Задания ->
1. Процитируйте из текста об очерках о новейших русских писателях фрагмент, который начинается со слов, содержащих "Статья Жана Шюзвиля", и заканчивается словами "новейшей нашей поэзии.".
2. Перескажите короче абзац текста об очерках о новейших русских писателях, начинающийся словами «Статья Жана Шюзвиля приятно удивляет», и сохраните его основные факты.

Извлечённый текст ->

((

Очерки эти едва ли не впервые знакомят французов с новейшими русскими писателями. Поэтому они нам и интересны. Поэтому же на авторах их лежит большая ответственность.
Статья Жана Шюзвиля приятно удивляет полным отсутствием разглагольствований о тайнах славянской души, редкой трезвостью взгляда и довольно большой осведомленностью. Посвящена она исключительно поэзии. В заголовке ее указано «от 1890 до наших дней», но в кратких словах Шюзвиль говорит и о Пушкине, и о поэтах после пушкинской эпохи. Это введение было необходимо, конечно. Без него трудно понять появление символизма и всей новейшей нашей поэзии.

))

Исходные данные ->
((

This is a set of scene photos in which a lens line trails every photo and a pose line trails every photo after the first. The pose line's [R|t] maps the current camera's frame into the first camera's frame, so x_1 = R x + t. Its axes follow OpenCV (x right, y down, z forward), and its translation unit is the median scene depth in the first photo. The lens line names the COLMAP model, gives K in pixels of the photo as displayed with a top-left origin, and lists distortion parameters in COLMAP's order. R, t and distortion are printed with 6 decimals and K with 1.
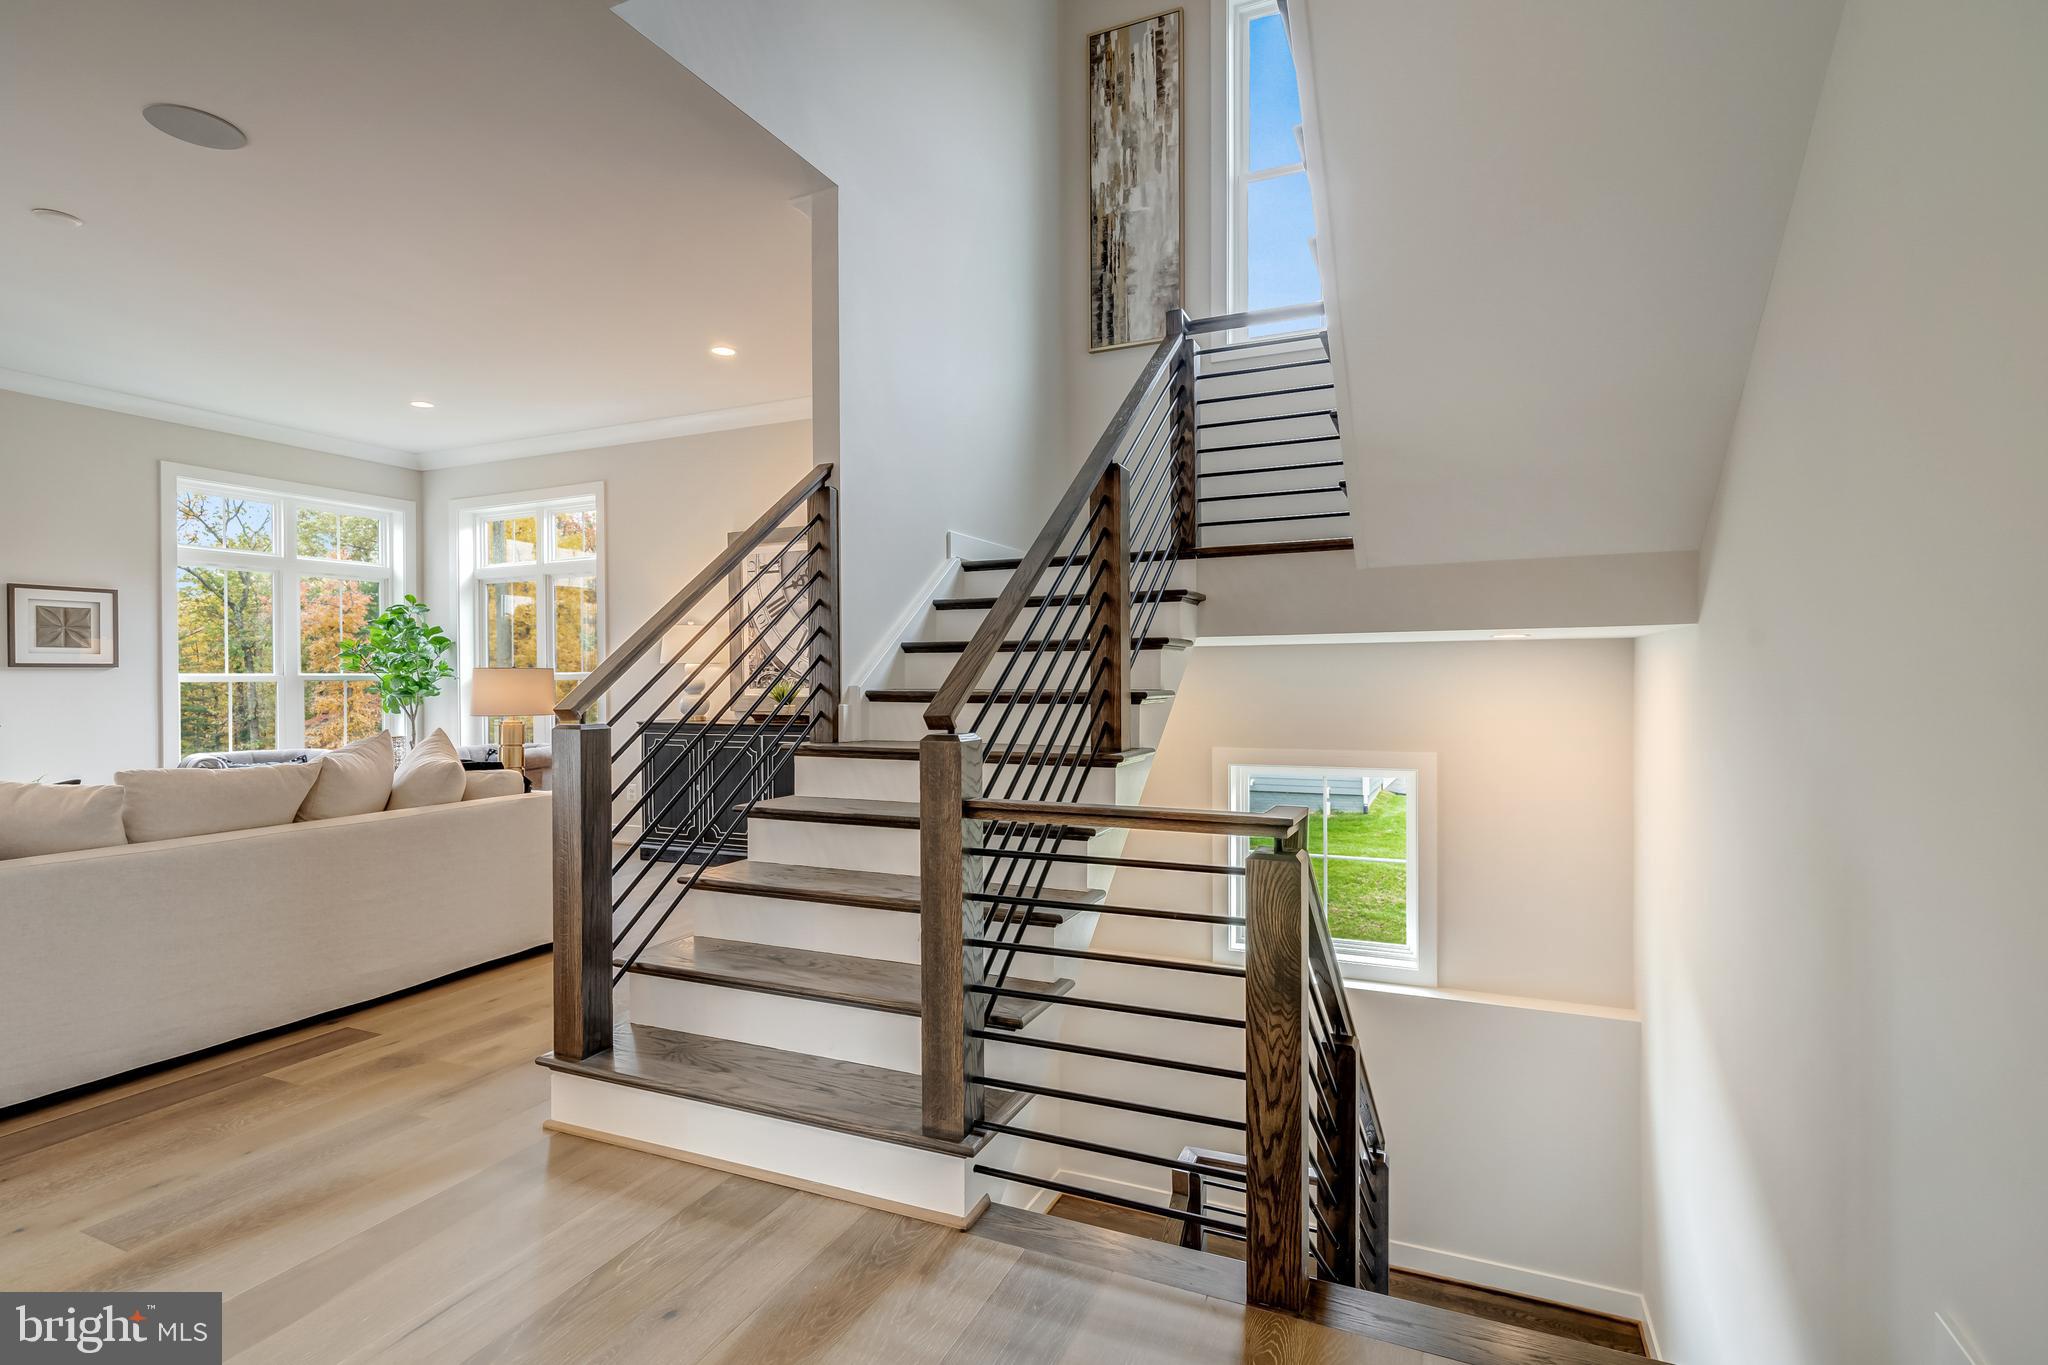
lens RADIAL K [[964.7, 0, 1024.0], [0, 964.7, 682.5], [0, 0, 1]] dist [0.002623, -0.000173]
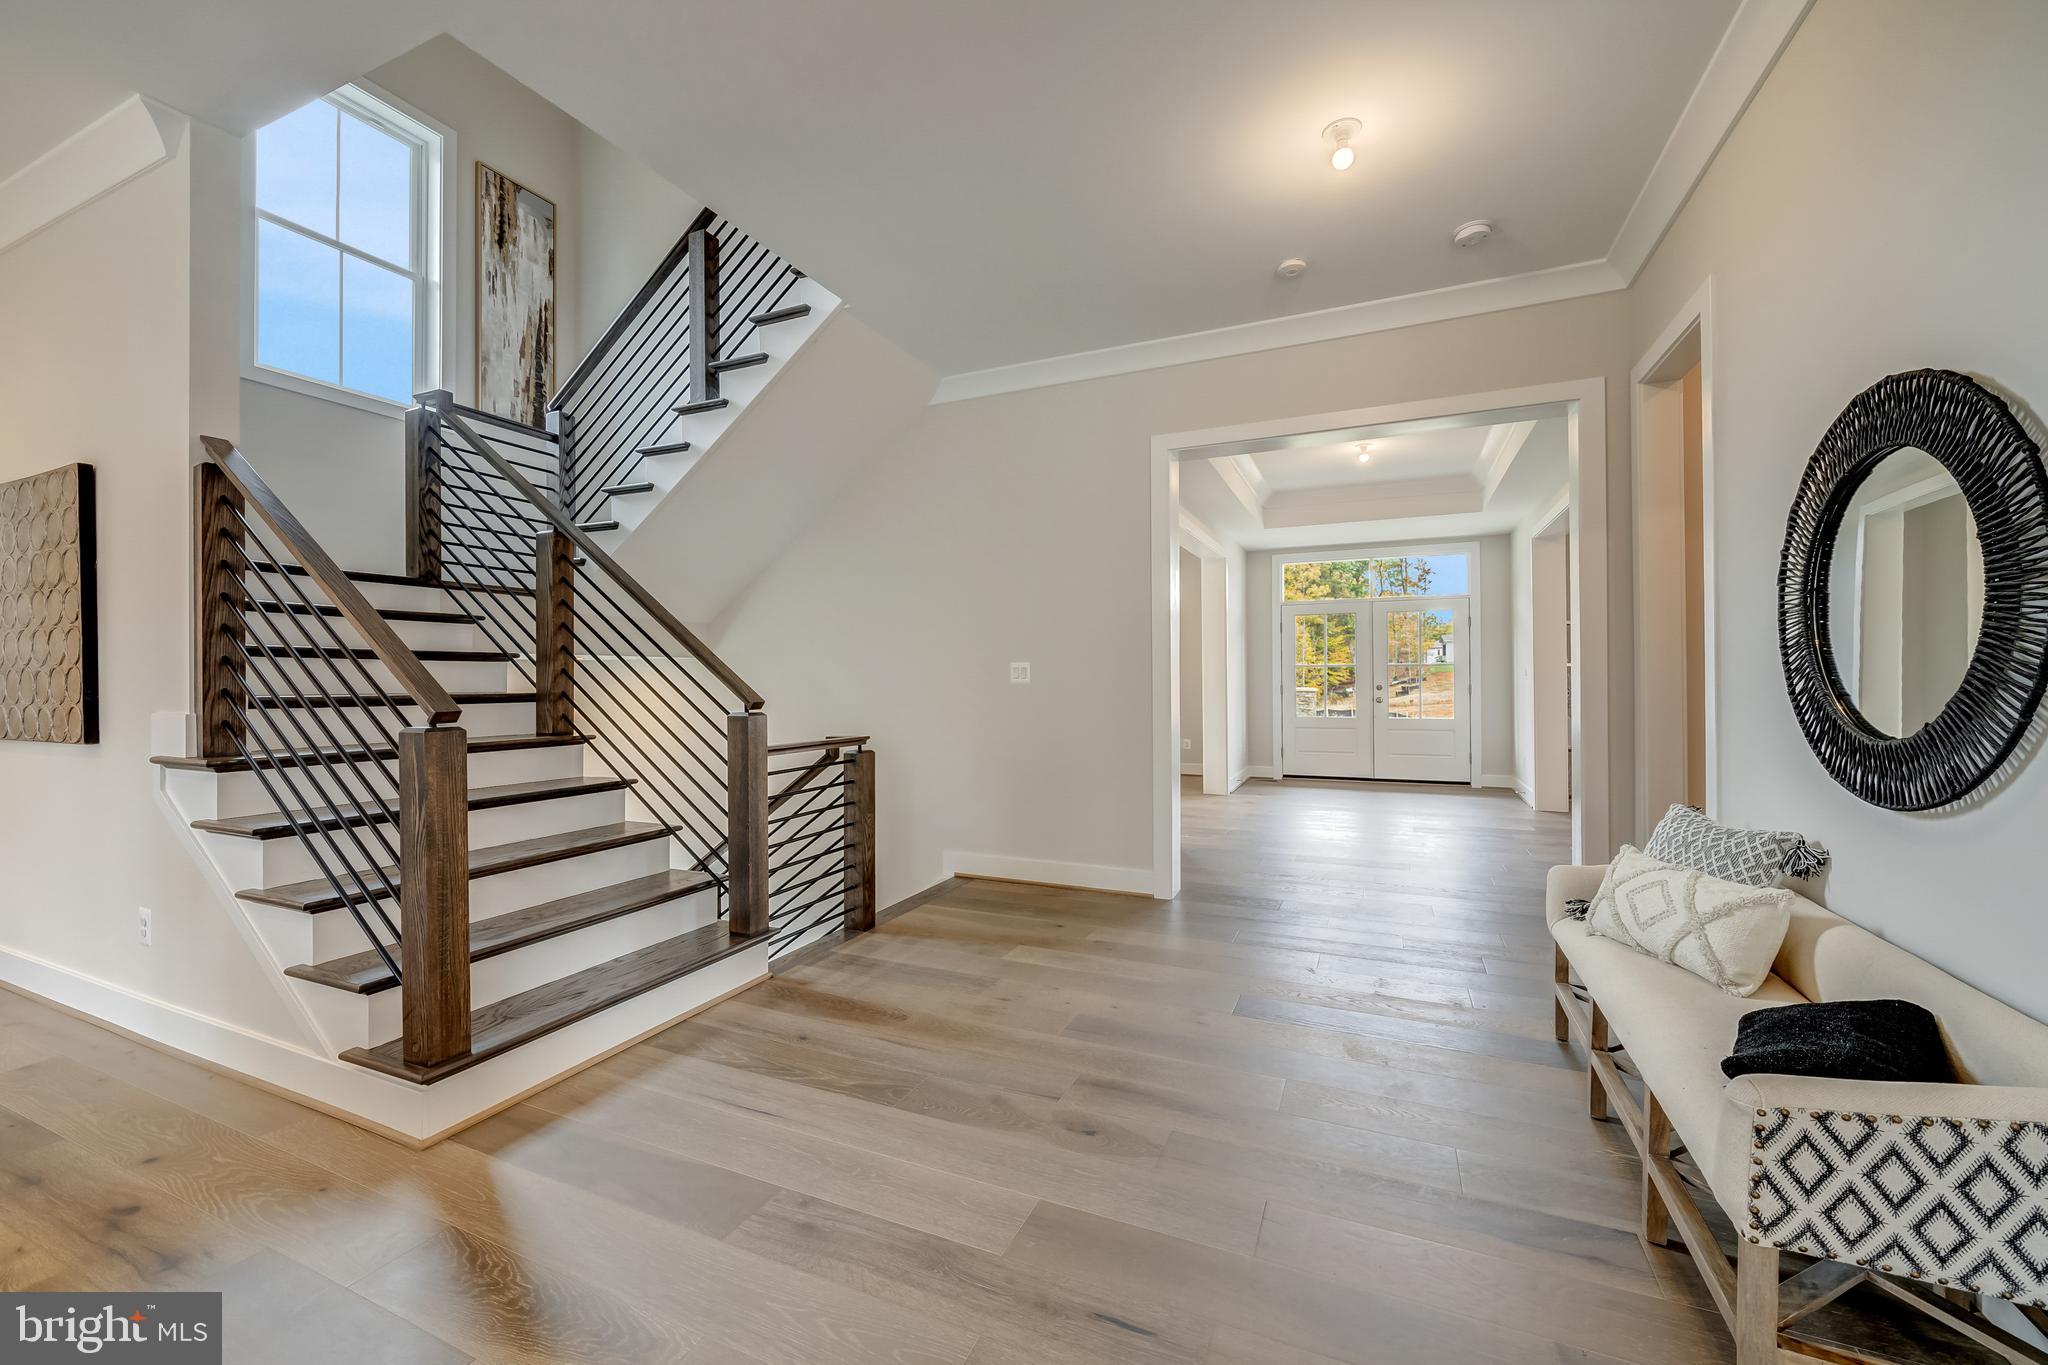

))

Ответы к заданиям ->
1.
Статья Жана Шюзвиля приятно удивляет полным отсутствием разглагольствований о тайнах славянской души, редкой трезвостью взгляда и довольно большой осведомленностью. Посвящена она исключительно поэзии. В заголовке ее указано «от 1890 до наших дней», но в кратких словах Шюзвиль говорит и о Пушкине, и о поэтах после пушкинской эпохи. Это введение было необходимо, конечно. Без него трудно понять появление символизма и всей новейшей нашей поэзии.

2. Статья Жана Шюзвиля посвящена только поэзии. Она отличается трезвостью взгляда и хорошей осведомленностью, и в ней нет рассуждений о тайнах славянской души. В заголовке указан период «от 1890 до наших дней», но автор кратко пишет также о Пушкине и послепушкинских поэтах. Это введение необходимо, потому что без него трудно понять появление символизма и новейшей поэзии.